Beyond question the Convention was almost unanimously pro-slavery. Some of those born and educated in the North had become sweeping and positive in their advocacy of slavery. There were none in the Convention who did not denounce the Abolitionists, and very many of its members condemned with equal severity the Republican party. All of them, with possibly a very few exceptions, desired to protect and preserve the system of human bondage that had unhappily fastened itself upon the nation. But right here where there was so high a degree of unanimity, strange to say, the Convention divided. The vexed question with them was, “What will preserve slavery?” Some of them were in favor of going out of the Union to preserve it; others with at least equal emphasis and force urged that in order to preserve it Missouri must remain in the Union. These delegates pointed to the geographical position of their State; on three sides of her were free States. If she should secede, she would be confronted on the east, north and west by a foreign nation and by hostile territory, which would be an asylum for fugitive slaves. One speaker declared: “It will make a Canada of every Northern State, and the North will be a borne from which no slave traveller will return.” Such men vehemently urged that secession would be the inevitable destruction of slavery in Missouri.

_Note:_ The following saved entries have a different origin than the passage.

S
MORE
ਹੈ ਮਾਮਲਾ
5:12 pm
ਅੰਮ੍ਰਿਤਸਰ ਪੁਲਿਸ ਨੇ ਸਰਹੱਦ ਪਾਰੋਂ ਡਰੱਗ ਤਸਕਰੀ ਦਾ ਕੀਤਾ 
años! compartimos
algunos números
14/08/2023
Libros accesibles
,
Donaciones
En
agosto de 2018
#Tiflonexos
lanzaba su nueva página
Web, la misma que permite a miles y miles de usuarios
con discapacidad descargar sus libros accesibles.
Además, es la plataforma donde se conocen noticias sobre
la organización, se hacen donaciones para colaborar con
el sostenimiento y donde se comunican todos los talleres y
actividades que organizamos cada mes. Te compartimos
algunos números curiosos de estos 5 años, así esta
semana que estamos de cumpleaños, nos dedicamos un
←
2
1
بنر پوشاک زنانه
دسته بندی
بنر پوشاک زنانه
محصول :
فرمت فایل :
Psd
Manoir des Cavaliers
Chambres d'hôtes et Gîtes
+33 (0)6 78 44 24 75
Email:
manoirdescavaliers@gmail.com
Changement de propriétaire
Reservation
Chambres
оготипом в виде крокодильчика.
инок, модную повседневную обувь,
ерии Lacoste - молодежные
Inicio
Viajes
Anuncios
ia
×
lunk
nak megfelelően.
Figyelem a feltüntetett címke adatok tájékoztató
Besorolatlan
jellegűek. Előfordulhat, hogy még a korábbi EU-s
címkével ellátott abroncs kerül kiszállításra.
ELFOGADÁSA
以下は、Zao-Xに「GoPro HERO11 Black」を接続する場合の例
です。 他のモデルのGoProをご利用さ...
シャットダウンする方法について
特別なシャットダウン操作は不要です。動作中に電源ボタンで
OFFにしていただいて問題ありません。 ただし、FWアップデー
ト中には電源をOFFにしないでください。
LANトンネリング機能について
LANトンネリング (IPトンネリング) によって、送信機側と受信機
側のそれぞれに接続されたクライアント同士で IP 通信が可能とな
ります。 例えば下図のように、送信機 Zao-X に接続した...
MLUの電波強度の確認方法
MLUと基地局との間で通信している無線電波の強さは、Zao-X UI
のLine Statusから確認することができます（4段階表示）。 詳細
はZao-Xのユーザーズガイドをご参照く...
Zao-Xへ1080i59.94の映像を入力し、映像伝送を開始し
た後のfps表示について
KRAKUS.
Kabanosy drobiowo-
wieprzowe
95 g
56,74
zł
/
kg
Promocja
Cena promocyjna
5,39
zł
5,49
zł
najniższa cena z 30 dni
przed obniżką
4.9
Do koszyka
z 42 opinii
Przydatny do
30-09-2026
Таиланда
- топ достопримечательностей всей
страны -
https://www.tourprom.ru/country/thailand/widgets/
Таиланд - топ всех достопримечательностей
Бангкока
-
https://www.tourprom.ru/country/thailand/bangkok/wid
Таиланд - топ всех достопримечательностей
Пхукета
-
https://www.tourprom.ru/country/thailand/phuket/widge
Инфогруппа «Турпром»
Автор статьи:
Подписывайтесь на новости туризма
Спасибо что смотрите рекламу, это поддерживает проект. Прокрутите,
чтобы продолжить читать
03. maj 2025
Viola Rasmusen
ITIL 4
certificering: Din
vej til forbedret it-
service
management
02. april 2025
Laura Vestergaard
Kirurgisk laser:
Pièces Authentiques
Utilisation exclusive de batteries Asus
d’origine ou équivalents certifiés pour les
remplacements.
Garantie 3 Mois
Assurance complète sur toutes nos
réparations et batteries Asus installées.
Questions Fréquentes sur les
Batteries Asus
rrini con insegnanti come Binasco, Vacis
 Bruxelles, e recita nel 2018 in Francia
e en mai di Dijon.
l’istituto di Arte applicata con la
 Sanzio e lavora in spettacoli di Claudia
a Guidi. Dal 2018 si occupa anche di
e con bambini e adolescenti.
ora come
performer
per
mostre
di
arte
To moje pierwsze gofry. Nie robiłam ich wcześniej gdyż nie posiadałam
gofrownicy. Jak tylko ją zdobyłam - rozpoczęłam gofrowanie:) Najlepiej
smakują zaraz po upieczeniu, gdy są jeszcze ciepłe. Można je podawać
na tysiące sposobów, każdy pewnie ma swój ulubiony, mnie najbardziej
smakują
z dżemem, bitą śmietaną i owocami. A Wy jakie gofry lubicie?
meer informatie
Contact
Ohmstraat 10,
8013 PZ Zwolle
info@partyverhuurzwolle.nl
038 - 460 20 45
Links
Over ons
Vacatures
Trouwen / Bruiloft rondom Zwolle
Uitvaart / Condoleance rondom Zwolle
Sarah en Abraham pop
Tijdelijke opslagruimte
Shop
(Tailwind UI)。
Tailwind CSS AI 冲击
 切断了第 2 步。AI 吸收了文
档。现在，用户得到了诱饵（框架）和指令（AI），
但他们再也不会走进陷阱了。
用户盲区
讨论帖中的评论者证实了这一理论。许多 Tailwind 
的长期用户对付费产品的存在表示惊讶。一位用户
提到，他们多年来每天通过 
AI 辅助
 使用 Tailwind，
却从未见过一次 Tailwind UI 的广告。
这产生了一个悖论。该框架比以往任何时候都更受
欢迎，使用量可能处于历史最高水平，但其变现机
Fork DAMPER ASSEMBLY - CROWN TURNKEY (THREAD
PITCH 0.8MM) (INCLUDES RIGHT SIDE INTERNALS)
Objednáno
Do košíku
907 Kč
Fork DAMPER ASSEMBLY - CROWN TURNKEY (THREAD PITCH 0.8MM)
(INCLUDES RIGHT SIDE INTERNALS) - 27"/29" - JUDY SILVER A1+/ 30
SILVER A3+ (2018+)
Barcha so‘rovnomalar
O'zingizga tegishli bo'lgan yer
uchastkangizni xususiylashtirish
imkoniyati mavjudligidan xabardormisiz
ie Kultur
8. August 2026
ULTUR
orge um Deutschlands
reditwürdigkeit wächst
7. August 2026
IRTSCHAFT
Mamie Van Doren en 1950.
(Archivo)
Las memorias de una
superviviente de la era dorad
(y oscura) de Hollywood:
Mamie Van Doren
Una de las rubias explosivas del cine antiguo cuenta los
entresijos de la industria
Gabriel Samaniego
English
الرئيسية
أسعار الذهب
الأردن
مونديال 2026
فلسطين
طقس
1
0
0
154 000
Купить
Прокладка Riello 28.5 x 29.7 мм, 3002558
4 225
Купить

If the State should secede, it would not be long before she would present to the world the anomaly of a slave State without a slave. To be sure, the Cotton States withdrew from the Union in order to preserve slavery; but even if the citizens of Missouri believed that they had the constitutional right to secede, they could not follow the example of the Gulf States, for if they did, they would blot out forever the very institution that they were so earnestly striving to save. So many in Missouri, and not a few in this Convention, reasoned.